◆ PROBLEM TO WORK ON
In the entries below, find the line with "brown stain labels" and the line with "shows no protein"; give again those lines and every line between them, exactly.

◆ PROVIDED DATA

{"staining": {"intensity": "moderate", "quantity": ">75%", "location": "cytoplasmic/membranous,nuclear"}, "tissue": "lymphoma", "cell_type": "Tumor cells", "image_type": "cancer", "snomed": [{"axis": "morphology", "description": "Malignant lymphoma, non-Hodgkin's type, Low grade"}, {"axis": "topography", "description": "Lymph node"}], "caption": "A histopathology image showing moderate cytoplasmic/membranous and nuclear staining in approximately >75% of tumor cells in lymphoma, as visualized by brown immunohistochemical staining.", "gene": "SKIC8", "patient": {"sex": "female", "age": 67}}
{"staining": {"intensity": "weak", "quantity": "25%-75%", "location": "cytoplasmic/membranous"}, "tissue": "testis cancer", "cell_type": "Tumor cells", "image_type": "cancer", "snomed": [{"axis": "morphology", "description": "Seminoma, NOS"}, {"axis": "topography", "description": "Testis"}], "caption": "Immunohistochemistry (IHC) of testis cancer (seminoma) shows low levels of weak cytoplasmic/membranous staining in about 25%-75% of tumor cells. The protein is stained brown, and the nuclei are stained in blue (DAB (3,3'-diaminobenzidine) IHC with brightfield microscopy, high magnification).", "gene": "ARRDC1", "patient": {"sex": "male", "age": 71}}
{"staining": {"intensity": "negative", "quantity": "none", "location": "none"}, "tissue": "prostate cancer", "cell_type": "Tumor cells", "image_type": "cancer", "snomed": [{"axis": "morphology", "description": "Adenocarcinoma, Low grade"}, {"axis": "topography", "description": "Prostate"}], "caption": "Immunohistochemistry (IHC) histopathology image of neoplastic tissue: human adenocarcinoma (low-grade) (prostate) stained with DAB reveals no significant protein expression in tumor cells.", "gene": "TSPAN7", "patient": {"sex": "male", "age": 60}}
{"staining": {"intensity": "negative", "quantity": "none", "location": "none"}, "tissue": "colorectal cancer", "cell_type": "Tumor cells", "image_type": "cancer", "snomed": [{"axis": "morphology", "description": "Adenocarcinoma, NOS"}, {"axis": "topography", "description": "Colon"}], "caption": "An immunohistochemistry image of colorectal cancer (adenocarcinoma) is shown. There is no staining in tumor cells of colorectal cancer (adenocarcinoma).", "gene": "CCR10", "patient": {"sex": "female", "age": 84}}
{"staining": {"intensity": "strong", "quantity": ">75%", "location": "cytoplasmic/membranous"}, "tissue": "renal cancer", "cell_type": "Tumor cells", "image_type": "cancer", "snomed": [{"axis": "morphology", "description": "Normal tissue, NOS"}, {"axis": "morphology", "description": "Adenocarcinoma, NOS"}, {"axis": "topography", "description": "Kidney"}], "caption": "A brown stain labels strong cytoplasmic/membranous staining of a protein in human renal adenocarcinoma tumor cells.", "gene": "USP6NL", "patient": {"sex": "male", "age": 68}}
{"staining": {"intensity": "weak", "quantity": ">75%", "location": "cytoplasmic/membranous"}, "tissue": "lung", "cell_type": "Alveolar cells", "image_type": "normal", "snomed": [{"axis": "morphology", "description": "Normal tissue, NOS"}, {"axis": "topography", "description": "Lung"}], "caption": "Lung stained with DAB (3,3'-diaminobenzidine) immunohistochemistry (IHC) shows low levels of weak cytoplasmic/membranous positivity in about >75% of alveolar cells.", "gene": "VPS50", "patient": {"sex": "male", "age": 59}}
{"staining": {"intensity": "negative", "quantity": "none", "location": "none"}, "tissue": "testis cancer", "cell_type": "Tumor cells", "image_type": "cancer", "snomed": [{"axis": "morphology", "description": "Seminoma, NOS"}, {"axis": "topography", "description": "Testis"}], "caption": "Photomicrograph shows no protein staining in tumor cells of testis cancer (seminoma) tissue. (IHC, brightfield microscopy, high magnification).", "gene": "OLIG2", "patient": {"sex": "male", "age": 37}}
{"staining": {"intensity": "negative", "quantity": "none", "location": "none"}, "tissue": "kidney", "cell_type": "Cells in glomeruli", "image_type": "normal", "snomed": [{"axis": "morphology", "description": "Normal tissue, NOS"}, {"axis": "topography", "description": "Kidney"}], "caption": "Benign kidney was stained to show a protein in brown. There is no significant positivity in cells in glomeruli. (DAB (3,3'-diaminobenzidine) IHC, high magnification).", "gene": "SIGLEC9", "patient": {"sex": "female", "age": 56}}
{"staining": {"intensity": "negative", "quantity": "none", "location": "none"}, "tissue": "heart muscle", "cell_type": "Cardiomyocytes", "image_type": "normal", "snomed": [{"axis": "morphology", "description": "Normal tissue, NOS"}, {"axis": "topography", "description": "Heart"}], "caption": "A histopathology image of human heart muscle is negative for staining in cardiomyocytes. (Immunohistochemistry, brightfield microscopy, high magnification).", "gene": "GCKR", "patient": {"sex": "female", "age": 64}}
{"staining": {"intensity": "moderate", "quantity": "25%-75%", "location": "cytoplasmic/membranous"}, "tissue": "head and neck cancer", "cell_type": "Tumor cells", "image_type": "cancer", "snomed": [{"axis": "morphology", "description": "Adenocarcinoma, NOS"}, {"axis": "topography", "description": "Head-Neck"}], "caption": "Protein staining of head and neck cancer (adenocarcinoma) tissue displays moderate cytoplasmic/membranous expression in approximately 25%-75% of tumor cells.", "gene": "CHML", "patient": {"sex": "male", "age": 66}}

◆ ANSWER BELOW
{"staining": {"intensity": "strong", "quantity": ">75%", "location": "cytoplasmic/membranous"}, "tissue": "renal cancer", "cell_type": "Tumor cells", "image_type": "cancer", "snomed": [{"axis": "morphology", "description": "Normal tissue, NOS"}, {"axis": "morphology", "description": "Adenocarcinoma, NOS"}, {"axis": "topography", "description": "Kidney"}], "caption": "A brown stain labels strong cytoplasmic/membranous staining of a protein in human renal adenocarcinoma tumor cells.", "gene": "USP6NL", "patient": {"sex": "male", "age": 68}}
{"staining": {"intensity": "weak", "quantity": ">75%", "location": "cytoplasmic/membranous"}, "tissue": "lung", "cell_type": "Alveolar cells", "image_type": "normal", "snomed": [{"axis": "morphology", "description": "Normal tissue, NOS"}, {"axis": "topography", "description": "Lung"}], "caption": "Lung stained with DAB (3,3'-diaminobenzidine) immunohistochemistry (IHC) shows low levels of weak cytoplasmic/membranous positivity in about >75% of alveolar cells.", "gene": "VPS50", "patient": {"sex": "male", "age": 59}}
{"staining": {"intensity": "negative", "quantity": "none", "location": "none"}, "tissue": "testis cancer", "cell_type": "Tumor cells", "image_type": "cancer", "snomed": [{"axis": "morphology", "description": "Seminoma, NOS"}, {"axis": "topography", "description": "Testis"}], "caption": "Photomicrograph shows no protein staining in tumor cells of testis cancer (seminoma) tissue. (IHC, brightfield microscopy, high magnification).", "gene": "OLIG2", "patient": {"sex": "male", "age": 37}}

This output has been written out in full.